- [Exercise prompt] Starting at the line below holding "This Section is" and stopping at the line holding "a. Minimum setback", print every line exactly, both ends included, and leave the rest out.

↓

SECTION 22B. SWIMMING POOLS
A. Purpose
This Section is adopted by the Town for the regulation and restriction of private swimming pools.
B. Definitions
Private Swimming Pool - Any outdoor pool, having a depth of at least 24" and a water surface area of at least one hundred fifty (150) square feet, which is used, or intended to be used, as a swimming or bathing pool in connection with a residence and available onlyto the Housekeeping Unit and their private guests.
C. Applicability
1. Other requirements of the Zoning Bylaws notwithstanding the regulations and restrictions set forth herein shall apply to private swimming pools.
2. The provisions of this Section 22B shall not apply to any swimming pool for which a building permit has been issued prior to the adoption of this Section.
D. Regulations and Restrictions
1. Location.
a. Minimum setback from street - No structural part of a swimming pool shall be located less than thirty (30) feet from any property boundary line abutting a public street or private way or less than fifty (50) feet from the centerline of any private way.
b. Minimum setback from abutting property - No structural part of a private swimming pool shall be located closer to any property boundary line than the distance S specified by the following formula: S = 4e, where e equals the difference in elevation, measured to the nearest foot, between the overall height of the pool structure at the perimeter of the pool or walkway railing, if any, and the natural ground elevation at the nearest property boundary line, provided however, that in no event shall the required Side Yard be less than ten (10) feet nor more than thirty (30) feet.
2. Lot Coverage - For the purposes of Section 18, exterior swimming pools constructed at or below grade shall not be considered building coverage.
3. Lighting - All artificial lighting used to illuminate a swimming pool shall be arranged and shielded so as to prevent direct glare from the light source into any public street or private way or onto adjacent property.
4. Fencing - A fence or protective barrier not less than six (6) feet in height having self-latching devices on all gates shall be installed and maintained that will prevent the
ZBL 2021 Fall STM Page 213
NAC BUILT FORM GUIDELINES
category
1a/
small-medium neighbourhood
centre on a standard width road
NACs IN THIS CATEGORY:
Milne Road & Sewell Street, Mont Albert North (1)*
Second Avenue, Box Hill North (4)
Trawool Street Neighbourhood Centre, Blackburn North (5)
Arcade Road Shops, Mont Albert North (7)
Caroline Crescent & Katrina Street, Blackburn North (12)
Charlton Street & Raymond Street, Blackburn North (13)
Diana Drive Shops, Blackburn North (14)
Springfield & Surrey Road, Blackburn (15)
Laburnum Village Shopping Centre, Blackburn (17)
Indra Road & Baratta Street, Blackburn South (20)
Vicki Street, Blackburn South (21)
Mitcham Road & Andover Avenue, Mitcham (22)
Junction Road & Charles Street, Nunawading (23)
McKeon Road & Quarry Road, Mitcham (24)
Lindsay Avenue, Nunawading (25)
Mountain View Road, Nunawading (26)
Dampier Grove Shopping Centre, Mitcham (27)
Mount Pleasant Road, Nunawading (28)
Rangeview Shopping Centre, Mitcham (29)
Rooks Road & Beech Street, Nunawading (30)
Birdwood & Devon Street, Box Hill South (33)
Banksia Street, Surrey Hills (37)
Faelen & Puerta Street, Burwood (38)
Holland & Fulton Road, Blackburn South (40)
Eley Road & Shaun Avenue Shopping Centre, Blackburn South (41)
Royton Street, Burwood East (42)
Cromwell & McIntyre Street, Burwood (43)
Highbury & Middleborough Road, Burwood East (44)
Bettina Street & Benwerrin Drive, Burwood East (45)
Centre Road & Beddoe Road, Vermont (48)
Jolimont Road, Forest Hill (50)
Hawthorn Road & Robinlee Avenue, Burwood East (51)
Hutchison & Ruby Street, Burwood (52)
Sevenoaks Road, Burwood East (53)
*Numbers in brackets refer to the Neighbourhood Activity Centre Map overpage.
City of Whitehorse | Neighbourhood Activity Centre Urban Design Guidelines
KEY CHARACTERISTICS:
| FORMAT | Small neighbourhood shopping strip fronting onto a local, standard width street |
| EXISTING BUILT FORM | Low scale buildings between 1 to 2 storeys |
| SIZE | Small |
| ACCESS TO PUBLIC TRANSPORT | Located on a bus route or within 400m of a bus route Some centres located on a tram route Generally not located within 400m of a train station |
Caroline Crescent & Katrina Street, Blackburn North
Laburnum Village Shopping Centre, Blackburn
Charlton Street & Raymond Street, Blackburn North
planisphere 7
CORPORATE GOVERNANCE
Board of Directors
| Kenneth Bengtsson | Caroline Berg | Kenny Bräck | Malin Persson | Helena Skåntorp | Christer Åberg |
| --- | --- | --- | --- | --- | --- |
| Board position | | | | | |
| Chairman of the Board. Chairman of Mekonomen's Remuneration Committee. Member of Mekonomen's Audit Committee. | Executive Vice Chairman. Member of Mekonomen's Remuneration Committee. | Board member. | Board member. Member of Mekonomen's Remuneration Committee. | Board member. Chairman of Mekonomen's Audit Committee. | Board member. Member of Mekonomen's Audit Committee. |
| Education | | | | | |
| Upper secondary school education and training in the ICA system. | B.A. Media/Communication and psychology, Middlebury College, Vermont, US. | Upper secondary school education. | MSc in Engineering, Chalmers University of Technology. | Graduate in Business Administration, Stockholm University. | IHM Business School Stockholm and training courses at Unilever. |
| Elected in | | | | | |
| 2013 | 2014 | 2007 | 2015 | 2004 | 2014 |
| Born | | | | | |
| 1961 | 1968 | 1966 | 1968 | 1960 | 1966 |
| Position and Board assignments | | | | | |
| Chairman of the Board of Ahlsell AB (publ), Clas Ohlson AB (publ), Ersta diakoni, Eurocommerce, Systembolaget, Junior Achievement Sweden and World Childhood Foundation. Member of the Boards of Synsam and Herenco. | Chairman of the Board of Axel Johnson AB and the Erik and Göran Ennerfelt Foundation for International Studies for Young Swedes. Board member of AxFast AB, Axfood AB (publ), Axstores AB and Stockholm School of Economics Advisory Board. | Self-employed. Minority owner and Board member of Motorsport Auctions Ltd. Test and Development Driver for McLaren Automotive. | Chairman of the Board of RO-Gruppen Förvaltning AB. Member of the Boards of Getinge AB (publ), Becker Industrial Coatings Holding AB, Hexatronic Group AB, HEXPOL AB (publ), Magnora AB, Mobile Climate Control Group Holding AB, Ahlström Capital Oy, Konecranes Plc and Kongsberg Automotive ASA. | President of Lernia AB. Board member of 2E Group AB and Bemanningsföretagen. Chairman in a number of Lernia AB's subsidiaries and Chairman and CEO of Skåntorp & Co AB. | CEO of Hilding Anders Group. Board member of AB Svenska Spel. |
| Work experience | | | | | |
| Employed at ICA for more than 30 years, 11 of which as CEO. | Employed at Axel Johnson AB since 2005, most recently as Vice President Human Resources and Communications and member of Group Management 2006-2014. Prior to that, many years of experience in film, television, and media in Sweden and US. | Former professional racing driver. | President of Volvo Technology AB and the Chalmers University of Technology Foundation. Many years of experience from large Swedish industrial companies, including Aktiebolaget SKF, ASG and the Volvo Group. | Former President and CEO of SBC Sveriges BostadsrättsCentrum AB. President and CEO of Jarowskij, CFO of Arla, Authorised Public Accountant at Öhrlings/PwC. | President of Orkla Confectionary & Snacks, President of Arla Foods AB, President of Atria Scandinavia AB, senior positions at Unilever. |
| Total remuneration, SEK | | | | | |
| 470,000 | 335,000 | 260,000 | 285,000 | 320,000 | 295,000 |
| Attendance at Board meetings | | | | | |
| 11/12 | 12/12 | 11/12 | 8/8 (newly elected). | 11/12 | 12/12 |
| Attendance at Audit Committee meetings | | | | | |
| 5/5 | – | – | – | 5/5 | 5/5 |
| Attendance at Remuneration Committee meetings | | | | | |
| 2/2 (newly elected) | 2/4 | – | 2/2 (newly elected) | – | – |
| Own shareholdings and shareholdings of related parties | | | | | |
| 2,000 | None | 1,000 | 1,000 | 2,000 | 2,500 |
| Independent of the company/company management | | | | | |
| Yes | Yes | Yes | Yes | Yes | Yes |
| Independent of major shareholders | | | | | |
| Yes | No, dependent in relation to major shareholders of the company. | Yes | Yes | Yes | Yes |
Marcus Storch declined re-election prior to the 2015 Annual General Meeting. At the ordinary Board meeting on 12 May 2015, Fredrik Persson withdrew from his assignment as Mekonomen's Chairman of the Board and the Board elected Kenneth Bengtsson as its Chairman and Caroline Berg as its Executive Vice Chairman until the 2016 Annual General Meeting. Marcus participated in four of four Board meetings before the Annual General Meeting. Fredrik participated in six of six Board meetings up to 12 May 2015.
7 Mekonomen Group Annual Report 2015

↑

- [Problem solution]
This Section is adopted by the Town for the regulation and restriction of private swimming pools.
B. Definitions
Private Swimming Pool - Any outdoor pool, having a depth of at least 24" and a water surface area of at least one hundred fifty (150) square feet, which is used, or intended to be used, as a swimming or bathing pool in connection with a residence and available onlyto the Housekeeping Unit and their private guests.
C. Applicability
1. Other requirements of the Zoning Bylaws notwithstanding the regulations and restrictions set forth herein shall apply to private swimming pools.
2. The provisions of this Section 22B shall not apply to any swimming pool for which a building permit has been issued prior to the adoption of this Section.
D. Regulations and Restrictions
1. Location.
a. Minimum setback from street - No structural part of a swimming pool shall be located less than thirty (30) feet from any property boundary line abutting a public street or private way or less than fifty (50) feet from the centerline of any private way.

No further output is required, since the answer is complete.